= SELECTED TEXT =

** BEGIN **

In my final installment of Capillary GC Column Killers, I would like to discuss aqueous (water) injections. There are a lot of misconceptions about injecting water into a GC, and for good reason. Besides the general knowledge that electronics and water should not be combined, many analysts have experienced chromatography issues when injecting water. Because we get so many calls in tech service about injecting water, we even have a FAQ written on the topic (link below).

FAQ:  Can I inject water onto my column? Will it damage the column?

When it comes to aqueous (water) injections, put your mind at ease, as most fully bonded (cross-linked polymer) phase capillary columns will not be damaged by injections of water. However, water injections should be avoided if possible with non-bonded phases, partially bonded phases, or high-polarity phases.

To determine if your column is fully bonded, carefully read the product description provided by the manufacturer. Generally speaking, Restek columns that begin with Rtx-___, Stx-___ or Rxi-___ are all fully bonded. In addition, most MXT columns offered by Restek are also fully bonded. However, Restek columns that begin with Rt-___ are not fully bonded. While the general rule-of-thumb is to avoid injecting water into columns which are not fully bonded, below are a few exceptions:

1.  Porous Polymer PLOT columns. Although these columns are named Rt-Q-Bond, Rt-QS-Bond, Rt-S-Bond, and Rt-U-Bond, water will not damage these columns (or their MXT equivalents). However, never inject water into any Alumina or Molecular Sieve PLOT columns, as they will absorb the water leading to loss of compound separation and retention. (Note: if this happens, don’t be alarmed, this is a reversible process. Columns can be regenerated by heating to their maximum temperature for several hours to remove the water).

2.  If you must use a non-bonded, partially bonded, or high-polarity column for water injections, make sure the column temperature is kept high enough (greater than 80°C) to prevent water from condensing inside the column, or attach a Polar-Deactivated guard column (also known as a retention gap) prior to the analytical column. This will ensure that only water vapor reaches the analytical column.

Polar-Deactivated fused silica guard columns

As mentioned earlier, while water itself will usually not damage most bonded phase columns, non-volatile components in water-based samples, including particulates, salts, sugars, dissolved metal salts and/or suspended metals, can cause degradation of the column or adversely affect its performance. If you notice degradation in chromatography when analyzing water samples, determine if non-volatile impurities are causing the problem (inspect the injection port liner for residue) and take appropriate action to remove any impurities from the sample/extract prior to injection. This can be accomplished through a clean-up/filtration step during sample preparation. If you cannot clean/filter your sample prior to injection, make sure you use deactivated glass wool or a Carbofrit packed injection port liner.

** END **

= GIVEN INFORMATION =
** BEGIN **

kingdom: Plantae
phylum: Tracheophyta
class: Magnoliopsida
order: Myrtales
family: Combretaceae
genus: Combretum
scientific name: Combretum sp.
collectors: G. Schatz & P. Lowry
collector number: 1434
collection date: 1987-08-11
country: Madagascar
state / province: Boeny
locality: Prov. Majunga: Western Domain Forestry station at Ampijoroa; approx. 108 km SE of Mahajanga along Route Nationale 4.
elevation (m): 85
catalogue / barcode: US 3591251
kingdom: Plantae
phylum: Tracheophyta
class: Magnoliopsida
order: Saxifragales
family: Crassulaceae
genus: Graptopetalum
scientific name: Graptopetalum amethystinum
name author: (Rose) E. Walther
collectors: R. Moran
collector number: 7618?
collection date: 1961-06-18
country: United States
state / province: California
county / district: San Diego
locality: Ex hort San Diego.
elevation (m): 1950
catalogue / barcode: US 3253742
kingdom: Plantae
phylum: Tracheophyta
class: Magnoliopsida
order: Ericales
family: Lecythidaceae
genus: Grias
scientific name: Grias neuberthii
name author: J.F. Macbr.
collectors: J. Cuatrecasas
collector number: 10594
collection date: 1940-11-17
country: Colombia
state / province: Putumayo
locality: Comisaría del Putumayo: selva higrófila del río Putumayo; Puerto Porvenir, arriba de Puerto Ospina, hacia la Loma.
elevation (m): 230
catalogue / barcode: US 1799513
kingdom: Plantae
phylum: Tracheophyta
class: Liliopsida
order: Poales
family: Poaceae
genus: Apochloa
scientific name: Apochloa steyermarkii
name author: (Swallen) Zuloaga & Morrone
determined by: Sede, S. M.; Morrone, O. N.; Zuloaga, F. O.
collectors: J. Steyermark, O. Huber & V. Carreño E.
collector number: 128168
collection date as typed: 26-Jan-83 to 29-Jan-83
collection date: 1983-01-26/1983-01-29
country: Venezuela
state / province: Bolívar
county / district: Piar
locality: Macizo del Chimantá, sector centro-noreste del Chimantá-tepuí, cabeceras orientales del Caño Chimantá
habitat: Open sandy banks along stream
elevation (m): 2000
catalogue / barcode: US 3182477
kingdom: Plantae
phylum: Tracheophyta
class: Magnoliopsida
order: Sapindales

** END **

= WHAT IS REQUIRED =
Please reproduce the passage on water injections into GC columns word for word, starting at "As mentioned earlier, while" and ending at "injection port liner.".

= THE RESPONSE =
As mentioned earlier, while water itself will usually not damage most bonded phase columns, non-volatile components in water-based samples, including particulates, salts, sugars, dissolved metal salts and/or suspended metals, can cause degradation of the column or adversely affect its performance. If you notice degradation in chromatography when analyzing water samples, determine if non-volatile impurities are causing the problem (inspect the injection port liner for residue) and take appropriate action to remove any impurities from the sample/extract prior to injection. This can be accomplished through a clean-up/filtration step during sample preparation. If you cannot clean/filter your sample prior to injection, make sure you use deactivated glass wool or a Carbofrit packed injection port liner.